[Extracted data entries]
========

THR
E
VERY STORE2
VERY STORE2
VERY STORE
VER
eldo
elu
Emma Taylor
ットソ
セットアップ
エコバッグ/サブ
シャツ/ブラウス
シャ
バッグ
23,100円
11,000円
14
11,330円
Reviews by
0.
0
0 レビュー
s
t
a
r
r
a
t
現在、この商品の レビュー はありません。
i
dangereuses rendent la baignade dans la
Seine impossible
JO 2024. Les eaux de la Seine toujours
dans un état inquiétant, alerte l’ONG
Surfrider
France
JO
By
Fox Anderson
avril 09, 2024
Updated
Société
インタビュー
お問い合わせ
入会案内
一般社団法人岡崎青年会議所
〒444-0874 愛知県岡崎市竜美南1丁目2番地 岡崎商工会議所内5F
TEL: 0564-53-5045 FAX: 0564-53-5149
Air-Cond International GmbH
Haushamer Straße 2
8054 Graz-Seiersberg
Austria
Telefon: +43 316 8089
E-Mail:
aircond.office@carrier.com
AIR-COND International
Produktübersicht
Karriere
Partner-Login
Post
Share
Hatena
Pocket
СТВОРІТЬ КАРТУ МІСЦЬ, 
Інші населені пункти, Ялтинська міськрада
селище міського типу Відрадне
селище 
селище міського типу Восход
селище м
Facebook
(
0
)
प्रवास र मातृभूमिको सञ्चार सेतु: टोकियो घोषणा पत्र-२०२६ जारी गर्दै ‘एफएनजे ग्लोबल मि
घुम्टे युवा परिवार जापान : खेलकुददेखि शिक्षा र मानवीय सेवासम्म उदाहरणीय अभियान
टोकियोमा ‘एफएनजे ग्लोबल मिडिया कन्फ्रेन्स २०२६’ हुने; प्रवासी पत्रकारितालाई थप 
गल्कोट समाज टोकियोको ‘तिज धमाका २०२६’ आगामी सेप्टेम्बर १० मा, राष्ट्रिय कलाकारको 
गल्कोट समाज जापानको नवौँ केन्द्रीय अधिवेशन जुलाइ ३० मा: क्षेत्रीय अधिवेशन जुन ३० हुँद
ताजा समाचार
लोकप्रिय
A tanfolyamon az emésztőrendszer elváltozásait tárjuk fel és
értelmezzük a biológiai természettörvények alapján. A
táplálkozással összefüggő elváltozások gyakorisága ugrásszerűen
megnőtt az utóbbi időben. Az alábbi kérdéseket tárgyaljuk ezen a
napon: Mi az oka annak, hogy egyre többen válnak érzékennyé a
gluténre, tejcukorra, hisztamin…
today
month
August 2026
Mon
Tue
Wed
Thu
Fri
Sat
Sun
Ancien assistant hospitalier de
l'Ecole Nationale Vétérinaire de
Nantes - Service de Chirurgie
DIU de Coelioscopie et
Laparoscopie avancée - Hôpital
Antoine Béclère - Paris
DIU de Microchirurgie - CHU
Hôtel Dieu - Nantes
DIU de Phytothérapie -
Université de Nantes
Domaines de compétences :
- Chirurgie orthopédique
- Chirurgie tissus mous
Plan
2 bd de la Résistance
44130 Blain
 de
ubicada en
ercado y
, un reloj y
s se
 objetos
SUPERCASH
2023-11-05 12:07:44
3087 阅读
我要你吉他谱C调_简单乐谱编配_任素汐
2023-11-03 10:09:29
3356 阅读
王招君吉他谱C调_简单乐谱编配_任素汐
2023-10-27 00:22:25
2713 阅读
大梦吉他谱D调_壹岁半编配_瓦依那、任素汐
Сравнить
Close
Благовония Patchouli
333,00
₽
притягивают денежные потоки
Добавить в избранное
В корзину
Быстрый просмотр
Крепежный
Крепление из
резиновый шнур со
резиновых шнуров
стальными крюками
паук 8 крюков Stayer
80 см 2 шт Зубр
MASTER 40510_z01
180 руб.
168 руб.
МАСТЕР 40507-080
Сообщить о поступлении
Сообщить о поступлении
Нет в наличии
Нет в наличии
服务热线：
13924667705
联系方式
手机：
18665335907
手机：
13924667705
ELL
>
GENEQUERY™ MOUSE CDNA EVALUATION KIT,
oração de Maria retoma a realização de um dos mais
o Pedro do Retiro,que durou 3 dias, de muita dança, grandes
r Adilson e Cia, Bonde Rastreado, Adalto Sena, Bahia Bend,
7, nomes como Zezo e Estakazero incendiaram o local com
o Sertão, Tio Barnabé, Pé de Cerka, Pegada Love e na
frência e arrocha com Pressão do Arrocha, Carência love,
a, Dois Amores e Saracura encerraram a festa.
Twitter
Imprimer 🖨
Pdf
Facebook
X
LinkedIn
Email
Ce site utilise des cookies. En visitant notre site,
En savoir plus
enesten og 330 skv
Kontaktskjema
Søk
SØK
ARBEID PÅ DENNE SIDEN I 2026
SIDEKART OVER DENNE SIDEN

========

* [WHAT IS REQUIRED]
Please copy out each line of the data in which the word "SIDEN" occurs.

* [ANSWER SECTION]
ARBEID PÅ DENNE SIDEN I 2026
SIDEKART OVER DENNE SIDEN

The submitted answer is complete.